2013 - the year in review: For most young people, the 'recovery' was anything but
A competitive job market meant that many young people were forced to take low-skilled, poorly paid roles
What will you remember from 2013? Margaret Thatcher’s death? Nelson Mandela’s? Maybe the birth of Prince George will be your standout memory, or perhaps Andy Murray’s victory at Wimbledon will be your “where were you when?” moment.
Significant deaths, royal births and sporting successes aside, 2013 was also the year one graduate was so desperate for a job, he agreed to dance to “Get Lucky” by Daft Punk during an interview.
Although employment across the country has grown by 1.1 million since early 2010, statistics show almost half of the UK’s recent graduates are working in non-graduate jobs and recent figures from the Department for Work and Pensions showed that 1.09 million people between the ages of 16 and 24 are not in work, education or training.
I posted a message on my Facebook profile last week, asking my twentysomething friends what the worst thing about 2013 was. The response was unanimous: job hunting. One friend, who graduated with a BSc in physics and astrophysics this year, told me he was working in a supermarket.
Economic recovery might be gaining momentum in parts of Britain, but young people are still feeling the aftershocks of the downturn. A competitive job market meant that many young people were forced to take low-skilled, poorly paid roles, tumbling haphazardly into jobs as nannies, bar staff, or shop assistants, despite earning first-class degrees from Russell Group universities.

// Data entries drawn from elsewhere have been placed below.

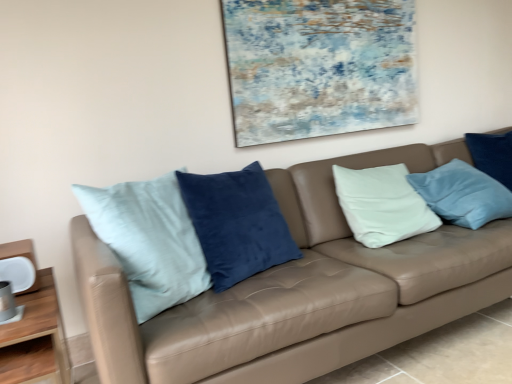
Question: Considering the relative sizes of leather couch at center and wooden table at lower left in the image provided, is leather couch at center bigger than wooden table at lower left?

Choices:
 (A) no
 (B) yes

Answer: (B)

Question: Is wooden table at lower left surrounded by leather couch at center?

Choices:
 (A) no
 (B) yes

Answer: (A)

Question: Is leather couch at center at the right side of wooden table at lower left?

Choices:
 (A) yes
 (B) no

Answer: (A)

Question: Does leather couch at center have a lesser height compared to wooden table at lower left?

Choices:
 (A) no
 (B) yes

Answer: (A)

Question: Is leather couch at center looking in the opposite direction of wooden table at lower left?

Choices:
 (A) no
 (B) yes

Answer: (A)

Question: Considering the positions of wooden table at lower left and textured canvas painting at upper center in the image, is wooden table at lower left wider or thinner than textured canvas painting at upper center?

Choices:
 (A) wide
 (B) thin

Answer: (A)

Question: Relative to textured canvas painting at upper center, is wooden table at lower left in front or behind?

Choices:
 (A) behind
 (B) front

Answer: (B)

Question: Considering the positions of wooden table at lower left and textured canvas painting at upper center in the image, is wooden table at lower left taller or shorter than textured canvas painting at upper center?

Choices:
 (A) short
 (B) tall

Answer: (A)

Question: Which is correct: wooden table at lower left is inside textured canvas painting at upper center, or outside of it?

Choices:
 (A) inside
 (B) outside

Answer: (B)

Question: Considering the positions of textured canvas painting at upper center and wooden table at lower left in the image, is textured canvas painting at upper center wider or thinner than wooden table at lower left?

Choices:
 (A) thin
 (B) wide

Answer: (A)

Question: From a real-world perspective, is textured canvas painting at upper center positioned above or below wooden table at lower left?

Choices:
 (A) above
 (B) below

Answer: (A)

Question: In terms of height, does textured canvas painting at upper center look taller or shorter compared to wooden table at lower left?

Choices:
 (A) short
 (B) tall

Answer: (B)

Question: From the image's perspective, is textured canvas painting at upper center located above or below wooden table at lower left?

Choices:
 (A) below
 (B) above

Answer: (B)

Question: From a real-world perspective, relative to textured canvas painting at upper center, is leather couch at center vertically above or below?

Choices:
 (A) above
 (B) below

Answer: (B)

Question: Relative to textured canvas painting at upper center, is leather couch at center in front or behind?

Choices:
 (A) front
 (B) behind

Answer: (A)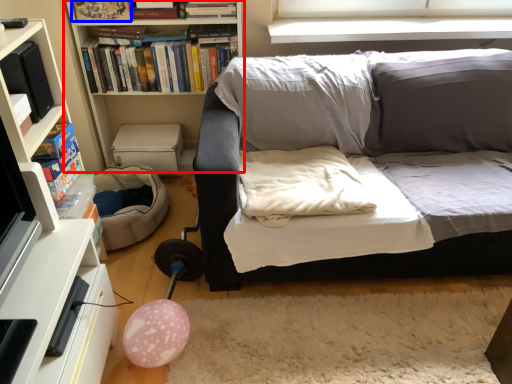
Question: Among these objects, which one is farthest to the camera, cabinetry (highlighted by a red box) or book (highlighted by a blue box)?

Choices:
 (A) cabinetry
 (B) book

Answer: (A)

When the most intellectually stimulating part of your working week is making sure your puny paycheque adds up, it’s hard not to regret spending upwards of £21,000 studying classics, biology or German. Others find themselves recruited as interns, working for free. Interns labour under the illusion that there will be a job for them at the end of the proverbial tunnel, but only the wealthy can afford to sustain themselves on the paltry (or non-existent) expenses provided.
Plus, according to the Chancellor, the lucky few that do find a job will be in line for their second hip replacement before they get even a sniff of their pensions.
Fortunately, 2013 wasn’t all doom and gloom. The formation of supergroup McBusted, a conflation of boy bands McFly and Busted, put a smile on Noughties kids’ faces. The downside? None of us will be able to afford tickets to their UK tour next year.